The article talked about billing data, and how it’s a poor “proxy” (in engineering terms) for clinical reality. (When you can’t find real data for something, it’s sometimes valid to use an available substitute, which is referred to as a proxy.)

But a deeper issue in my original post, much harder to change, is that no system will produce good results by itself: tools must be used properly. Buying a new hedge trimmer won’t guarantee gorgeous hedges, and among all the people you know who own a computer, I bet some get better results than others.
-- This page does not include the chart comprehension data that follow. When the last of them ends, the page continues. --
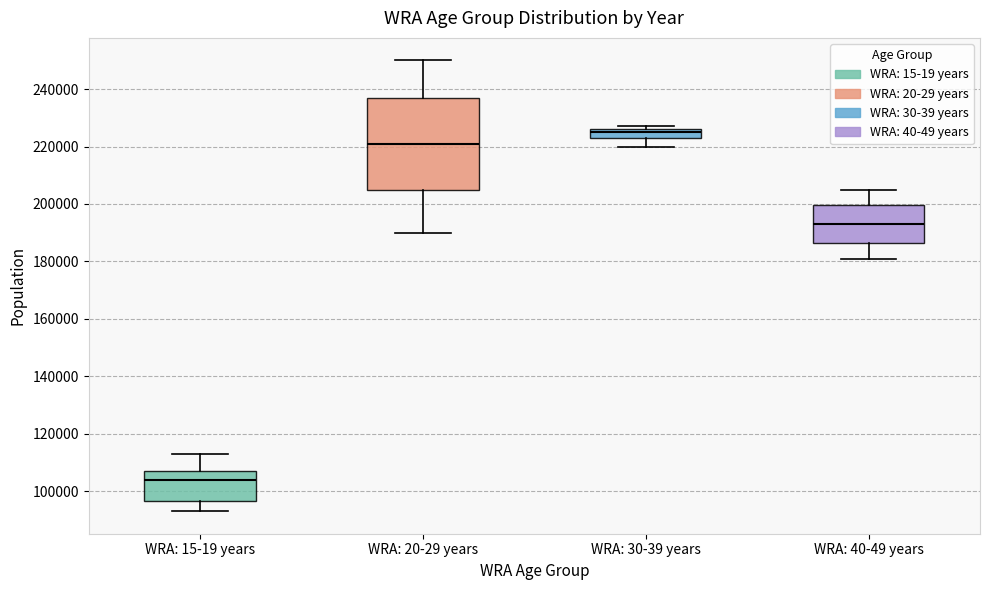

Reading left to right, transcribe this box plot: for each box, give where its median line is, the range the box spans, and where its two whiskers end, as read against the y-axis. The values are not printed on the chart, so give them approximately, as read against the axis.

WRA: 15-19 years: median 104000, box 96000 to 108000, whiskers 94000 to 114000
WRA: 20-29 years: median 222000, box 206000 to 238000, whiskers 190000 to 250000
WRA: 30-39 years: median 226000 (just below the box's upper edge), box 224000 to 226000, whiskers 220000 to 228000
WRA: 40-49 years: median 194000, box 186000 to 200000, whiskers 182000 to 206000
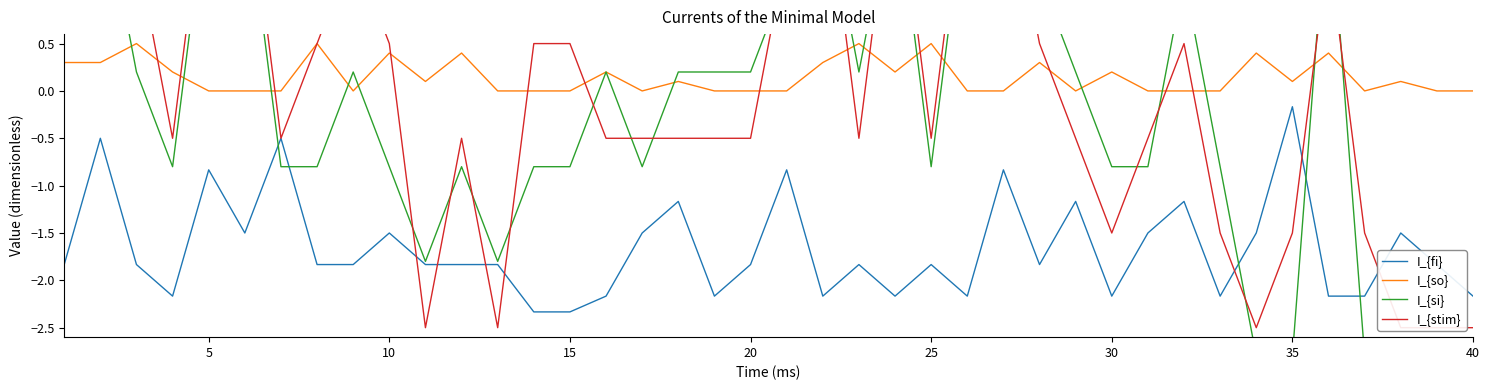

How many values in the I_{stim} series exceed 0?

18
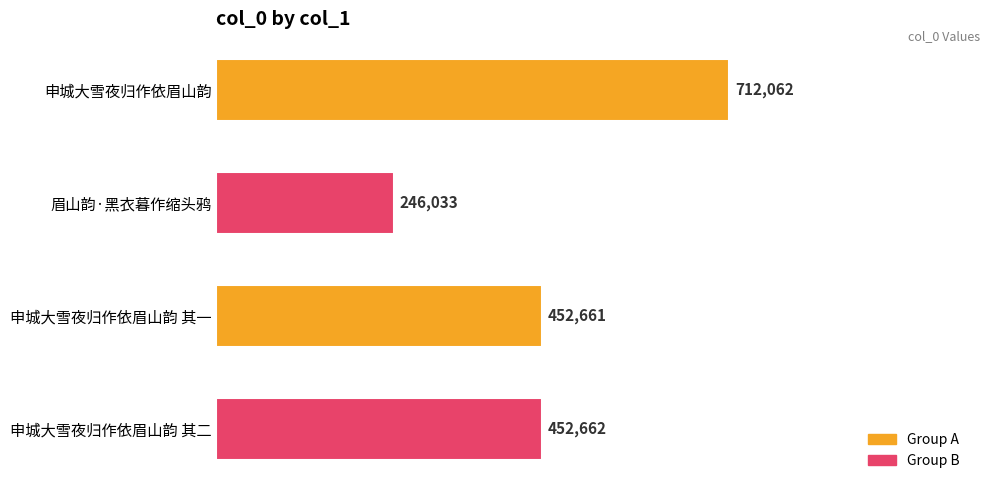

Are the bars horizontal?

Yes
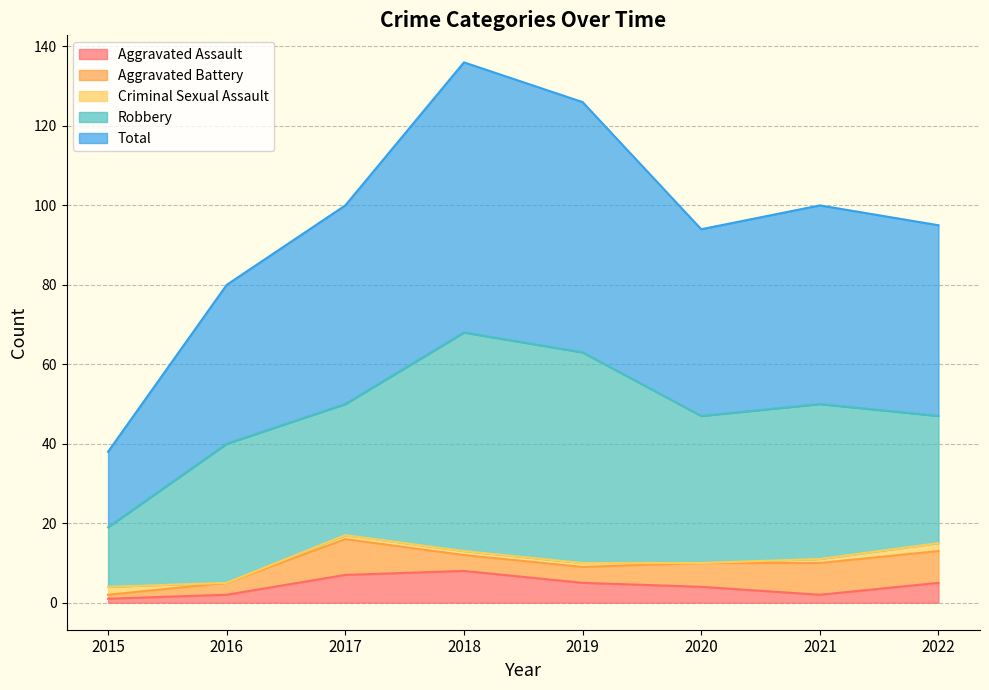

What is the sum of the Aggravated Battery values at 2019 and 2015?

5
More importantly, when it comes to putting data into a multi-user system, you will not get reliable data unless there are well controlled processes for how data gets into the system. That means teaching people to do things in a particular way. And in an established profession, that usually means changing people’s work habits. And that takes time.

This is not rocket science, and it’s not unique to medicine. When I worked in the newspaper systems business, as that industry computerized, I saw at close range that changing an industry’s work habits can take a full generation. (And I mean a generation of people, not generation of systems.)

Think about that. Because we’re talking about how well others have been managing your medical data. Are you ready to take responsibility?

(Mind you, this doesn’t mean they’re “bad people.” It’s not trivial to design and stick to a good clean process. I know; I do that stuff in my day job. My point isn’t that the people are evil or anything, it’s that we are misguided if we assume our data is probably correct; we should check it out. Another set of eyes never hurts, eh?)

In my original post I wrote “I suspect processes for data integrity in healthcare are largely absent, by ordinary business standards.” This suspicion was validated by the Information Quality Trainwrecks blog, a blog where data professionals talk about how to avoid such things. Reviewing the story, they said “problems that have been documented in the information quality literature for over a decade are at the root of an embarassing information quality trainwreck.”

What to do? You and I must take control of our own data, because the industry may take twenty years to get there. Kate nailed it in a subsequent email:

the deeper I question, the more of a mess it seems…In my estimation the EMR will only work if patients have full access to ALL their EMR and can catch mistakes as they happen. Also security and access should ideally rest with the patients wishes not the medical or  insurance facility

A complete turnaround in medical staff thinking  will be necessary though & I don’t think this will come easily  judging on my own experience & how I was treated when I requested to review the EMR’s (something they claimed no-one had ever asked to do before).

Welcome, Kate. Have a seat – we got work to do.